§ **TASK BRIEF**
Lines of the data that contain the word "script" are the ones to copy.

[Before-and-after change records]
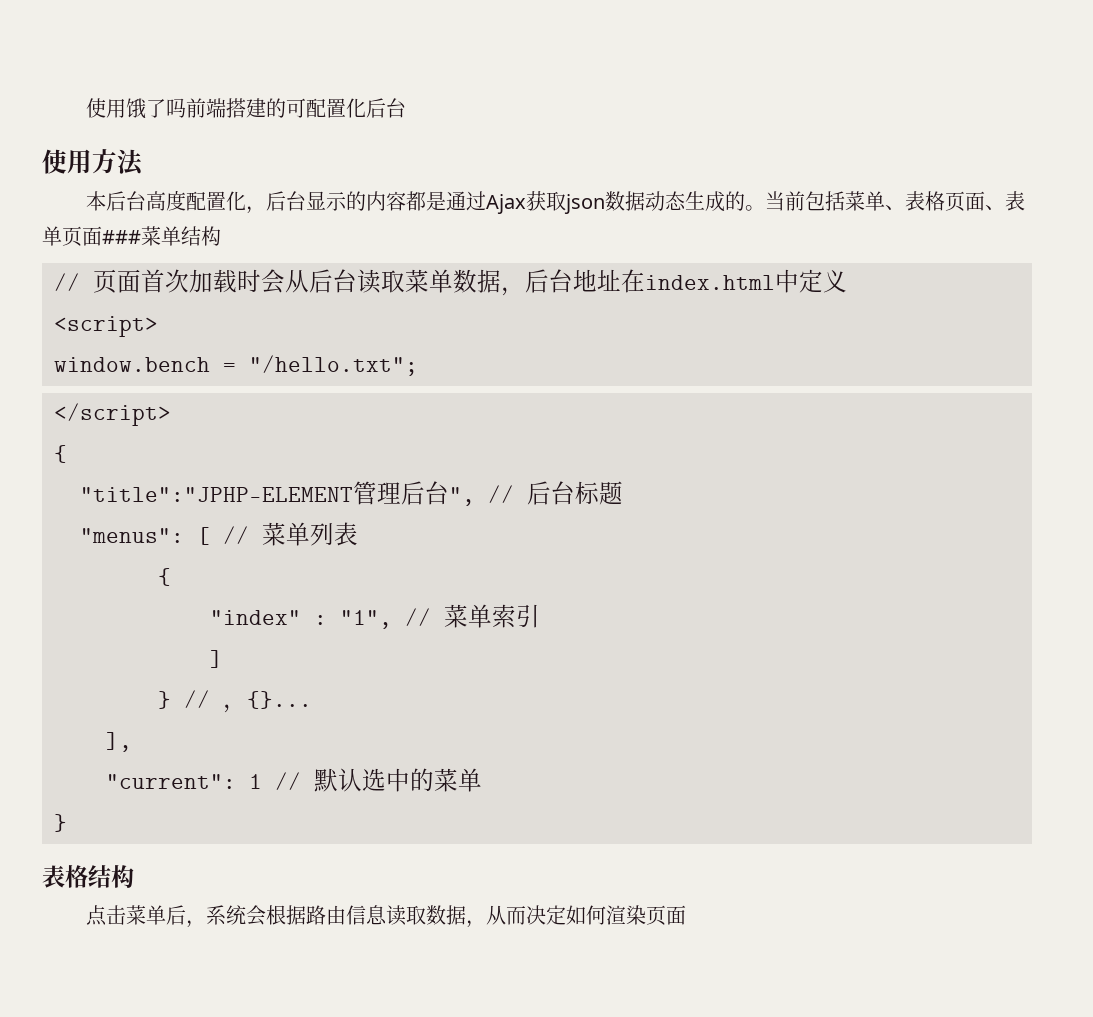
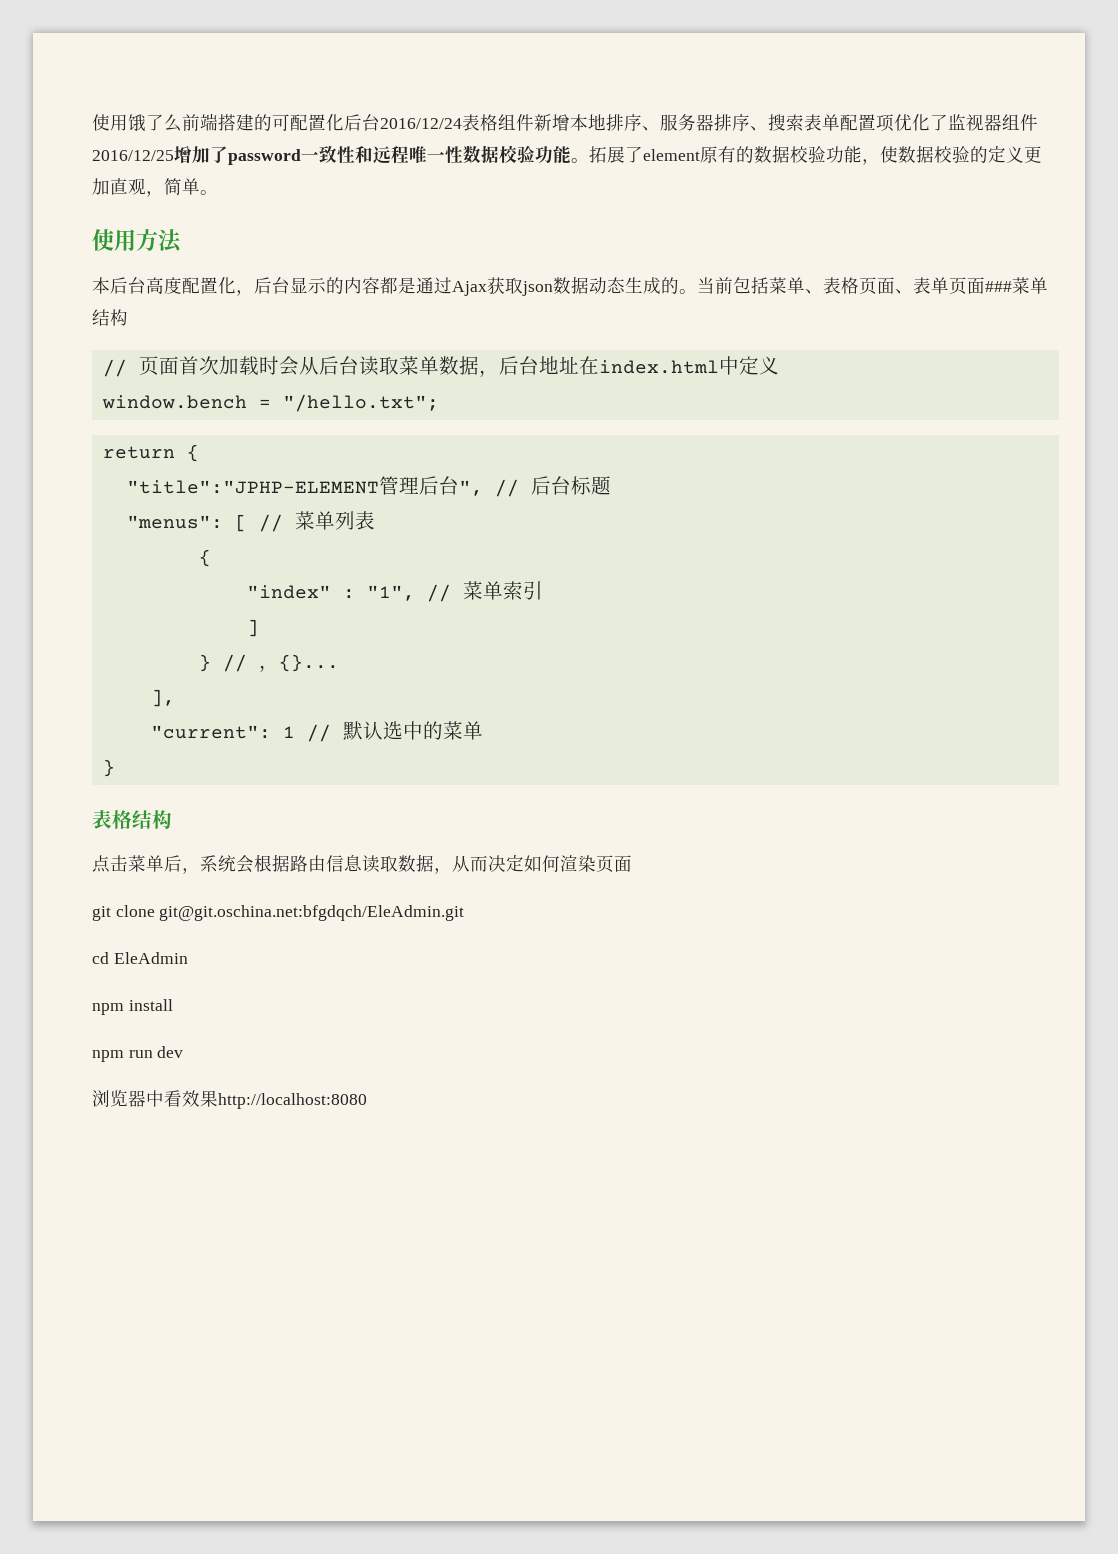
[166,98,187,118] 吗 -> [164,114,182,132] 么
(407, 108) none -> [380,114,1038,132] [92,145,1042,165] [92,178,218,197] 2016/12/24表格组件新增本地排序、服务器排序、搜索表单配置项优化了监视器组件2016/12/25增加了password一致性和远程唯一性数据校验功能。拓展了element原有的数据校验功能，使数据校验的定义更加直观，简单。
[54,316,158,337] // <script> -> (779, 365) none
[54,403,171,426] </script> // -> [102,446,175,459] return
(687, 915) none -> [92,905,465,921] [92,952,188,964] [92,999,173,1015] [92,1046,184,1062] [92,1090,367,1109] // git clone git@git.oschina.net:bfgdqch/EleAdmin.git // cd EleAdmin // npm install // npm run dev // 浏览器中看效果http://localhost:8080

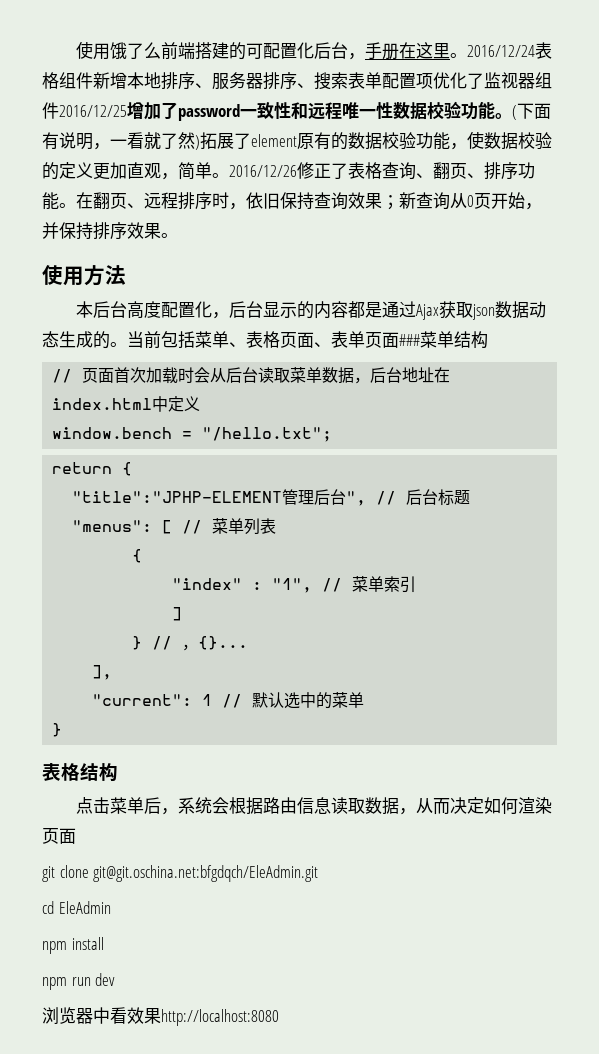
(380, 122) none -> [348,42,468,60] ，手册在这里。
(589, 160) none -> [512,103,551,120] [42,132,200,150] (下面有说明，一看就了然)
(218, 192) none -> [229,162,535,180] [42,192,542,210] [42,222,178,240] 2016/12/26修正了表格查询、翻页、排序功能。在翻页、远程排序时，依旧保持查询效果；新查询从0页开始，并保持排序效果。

§ **TASK RESPONSE**
[54,316,158,337] // <script> -> (779, 365) none
[54,403,171,426] </script> // -> [102,446,175,459] return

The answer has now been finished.